**ACTIVITY:** Reading the records below, how many lines contain "String"? Respond with a number and nothing else.

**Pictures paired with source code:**
———
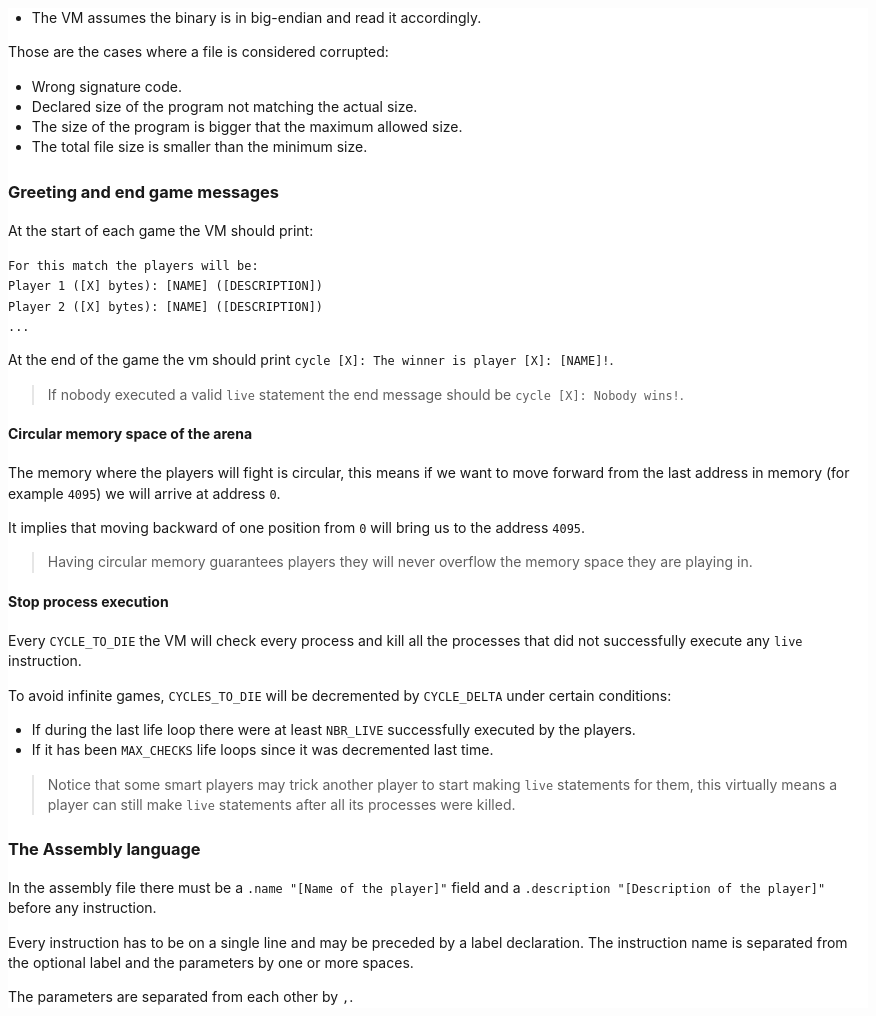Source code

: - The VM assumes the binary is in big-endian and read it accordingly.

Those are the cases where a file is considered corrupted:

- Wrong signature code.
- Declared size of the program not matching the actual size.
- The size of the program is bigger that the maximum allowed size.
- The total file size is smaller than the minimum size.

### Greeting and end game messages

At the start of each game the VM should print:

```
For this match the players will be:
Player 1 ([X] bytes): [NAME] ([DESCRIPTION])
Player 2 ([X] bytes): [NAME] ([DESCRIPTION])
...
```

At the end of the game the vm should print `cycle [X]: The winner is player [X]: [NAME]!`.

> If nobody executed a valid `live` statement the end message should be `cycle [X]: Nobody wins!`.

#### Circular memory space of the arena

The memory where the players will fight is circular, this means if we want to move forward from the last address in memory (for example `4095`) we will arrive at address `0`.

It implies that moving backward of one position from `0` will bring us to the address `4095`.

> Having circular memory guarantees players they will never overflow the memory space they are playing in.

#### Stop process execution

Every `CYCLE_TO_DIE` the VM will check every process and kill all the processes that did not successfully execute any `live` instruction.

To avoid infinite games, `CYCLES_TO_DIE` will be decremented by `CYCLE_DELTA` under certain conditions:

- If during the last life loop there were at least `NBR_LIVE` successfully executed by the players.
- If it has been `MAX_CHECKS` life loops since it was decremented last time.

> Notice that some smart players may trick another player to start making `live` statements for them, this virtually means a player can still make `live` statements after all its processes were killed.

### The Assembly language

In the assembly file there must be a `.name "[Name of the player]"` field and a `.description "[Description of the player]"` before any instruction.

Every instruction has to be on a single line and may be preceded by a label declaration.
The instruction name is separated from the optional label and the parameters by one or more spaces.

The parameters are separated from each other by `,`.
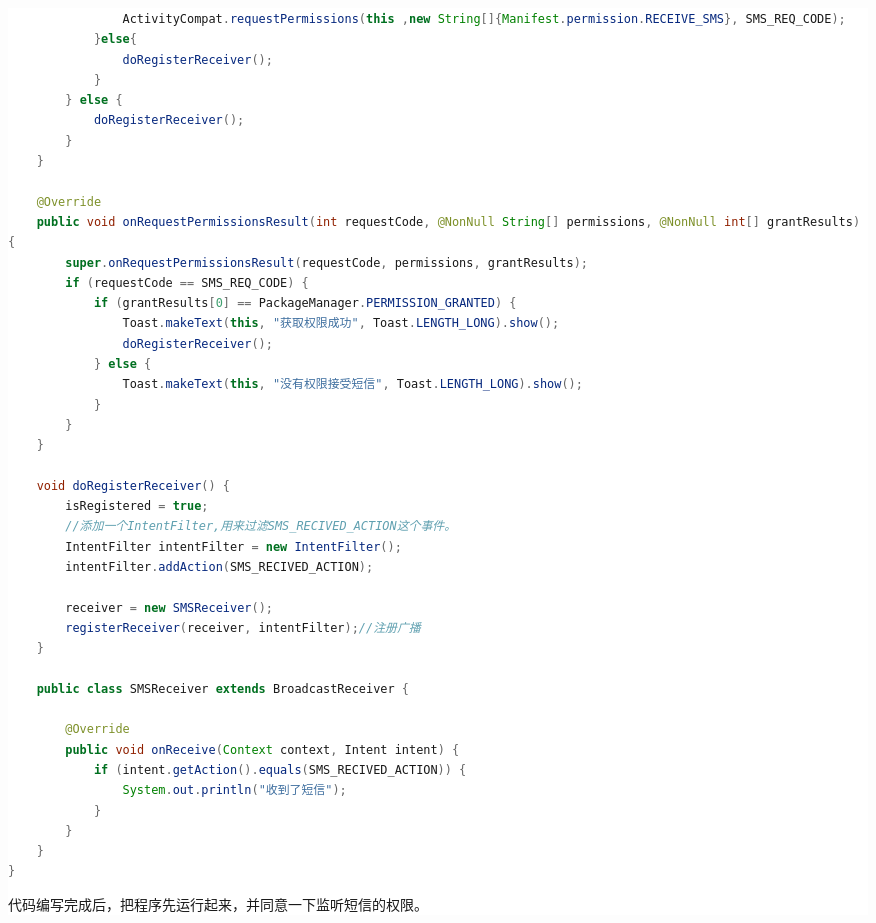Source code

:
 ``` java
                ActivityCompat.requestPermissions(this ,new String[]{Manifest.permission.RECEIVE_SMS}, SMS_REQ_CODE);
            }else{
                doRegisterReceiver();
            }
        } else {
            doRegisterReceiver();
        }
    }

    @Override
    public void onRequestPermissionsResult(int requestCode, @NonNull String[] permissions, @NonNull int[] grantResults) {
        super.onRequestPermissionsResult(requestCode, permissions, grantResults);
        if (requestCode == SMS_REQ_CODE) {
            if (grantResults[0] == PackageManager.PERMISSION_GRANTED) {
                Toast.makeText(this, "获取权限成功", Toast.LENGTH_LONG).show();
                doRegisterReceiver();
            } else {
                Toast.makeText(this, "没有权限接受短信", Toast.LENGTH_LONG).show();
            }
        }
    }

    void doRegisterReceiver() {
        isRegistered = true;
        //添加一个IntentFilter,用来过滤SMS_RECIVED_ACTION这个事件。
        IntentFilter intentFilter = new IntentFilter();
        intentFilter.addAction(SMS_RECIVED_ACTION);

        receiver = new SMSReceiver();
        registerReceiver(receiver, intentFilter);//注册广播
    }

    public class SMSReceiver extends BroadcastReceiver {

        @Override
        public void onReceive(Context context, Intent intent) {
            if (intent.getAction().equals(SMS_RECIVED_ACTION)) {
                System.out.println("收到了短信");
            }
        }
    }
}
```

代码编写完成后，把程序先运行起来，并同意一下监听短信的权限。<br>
———
**SOLUTION TO THIS PROBLEM:** 2